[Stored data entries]
______________________________
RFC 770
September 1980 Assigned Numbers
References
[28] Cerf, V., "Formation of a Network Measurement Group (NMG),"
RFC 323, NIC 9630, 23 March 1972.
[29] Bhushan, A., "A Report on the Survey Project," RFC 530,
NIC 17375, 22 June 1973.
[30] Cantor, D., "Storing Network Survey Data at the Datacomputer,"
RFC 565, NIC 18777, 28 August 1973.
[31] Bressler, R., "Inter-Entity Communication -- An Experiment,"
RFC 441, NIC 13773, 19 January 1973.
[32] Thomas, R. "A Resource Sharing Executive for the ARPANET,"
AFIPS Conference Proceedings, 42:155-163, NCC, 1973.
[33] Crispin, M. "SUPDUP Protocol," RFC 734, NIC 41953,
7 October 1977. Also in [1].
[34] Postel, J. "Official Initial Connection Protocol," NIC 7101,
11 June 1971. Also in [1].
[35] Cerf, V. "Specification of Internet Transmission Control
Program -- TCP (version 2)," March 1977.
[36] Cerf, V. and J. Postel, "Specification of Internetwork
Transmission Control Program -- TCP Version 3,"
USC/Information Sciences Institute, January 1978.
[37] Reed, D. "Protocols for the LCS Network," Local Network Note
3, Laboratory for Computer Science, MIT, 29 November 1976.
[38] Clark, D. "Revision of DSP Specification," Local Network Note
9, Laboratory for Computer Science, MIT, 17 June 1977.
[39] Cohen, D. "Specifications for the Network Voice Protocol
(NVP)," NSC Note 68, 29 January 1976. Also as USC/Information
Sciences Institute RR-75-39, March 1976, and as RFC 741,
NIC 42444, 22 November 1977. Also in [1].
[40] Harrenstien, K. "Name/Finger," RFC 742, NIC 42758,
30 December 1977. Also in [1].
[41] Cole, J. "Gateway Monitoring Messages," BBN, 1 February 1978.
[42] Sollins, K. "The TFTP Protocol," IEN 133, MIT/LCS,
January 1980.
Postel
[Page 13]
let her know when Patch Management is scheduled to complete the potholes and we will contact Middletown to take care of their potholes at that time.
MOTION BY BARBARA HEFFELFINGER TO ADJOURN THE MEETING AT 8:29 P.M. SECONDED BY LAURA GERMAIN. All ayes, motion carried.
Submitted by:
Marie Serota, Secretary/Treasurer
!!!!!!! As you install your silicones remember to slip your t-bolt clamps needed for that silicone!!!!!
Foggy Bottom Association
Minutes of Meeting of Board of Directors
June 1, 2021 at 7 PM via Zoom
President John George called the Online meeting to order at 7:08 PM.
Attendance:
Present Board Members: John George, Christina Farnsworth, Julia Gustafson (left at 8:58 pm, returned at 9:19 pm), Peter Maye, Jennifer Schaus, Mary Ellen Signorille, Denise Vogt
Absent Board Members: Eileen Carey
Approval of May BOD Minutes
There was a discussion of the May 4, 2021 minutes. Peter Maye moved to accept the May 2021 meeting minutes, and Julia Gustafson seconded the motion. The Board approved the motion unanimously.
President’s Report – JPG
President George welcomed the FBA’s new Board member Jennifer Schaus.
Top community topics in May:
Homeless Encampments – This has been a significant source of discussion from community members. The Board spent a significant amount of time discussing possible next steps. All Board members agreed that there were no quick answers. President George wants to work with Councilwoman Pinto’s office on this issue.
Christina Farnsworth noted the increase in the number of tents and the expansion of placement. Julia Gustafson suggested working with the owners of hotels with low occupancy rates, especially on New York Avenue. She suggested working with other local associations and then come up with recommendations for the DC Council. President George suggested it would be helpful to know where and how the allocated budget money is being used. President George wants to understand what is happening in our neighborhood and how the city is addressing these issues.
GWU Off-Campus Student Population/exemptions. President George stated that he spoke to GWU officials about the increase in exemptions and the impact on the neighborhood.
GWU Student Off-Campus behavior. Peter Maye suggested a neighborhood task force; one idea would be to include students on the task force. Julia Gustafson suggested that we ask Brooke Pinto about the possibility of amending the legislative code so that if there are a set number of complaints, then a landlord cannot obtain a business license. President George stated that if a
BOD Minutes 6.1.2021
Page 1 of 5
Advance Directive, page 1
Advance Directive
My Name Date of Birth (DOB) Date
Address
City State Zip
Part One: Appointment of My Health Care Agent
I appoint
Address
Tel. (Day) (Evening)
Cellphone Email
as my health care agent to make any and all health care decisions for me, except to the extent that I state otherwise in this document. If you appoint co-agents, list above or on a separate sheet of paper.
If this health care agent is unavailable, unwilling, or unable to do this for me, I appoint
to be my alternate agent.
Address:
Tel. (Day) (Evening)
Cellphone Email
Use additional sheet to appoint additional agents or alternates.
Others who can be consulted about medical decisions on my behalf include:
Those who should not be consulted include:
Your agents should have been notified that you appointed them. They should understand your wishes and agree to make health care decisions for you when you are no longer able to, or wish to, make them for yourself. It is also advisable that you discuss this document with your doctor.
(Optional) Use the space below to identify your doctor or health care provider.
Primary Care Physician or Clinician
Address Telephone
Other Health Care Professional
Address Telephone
______________________________
_What is expected_:
Display each line of the data where "Name" occurs.

_Exercise result_:
[40] Harrenstien, K. "Name/Finger," RFC 742, NIC 42758,
My Name Date of Birth (DOB) Date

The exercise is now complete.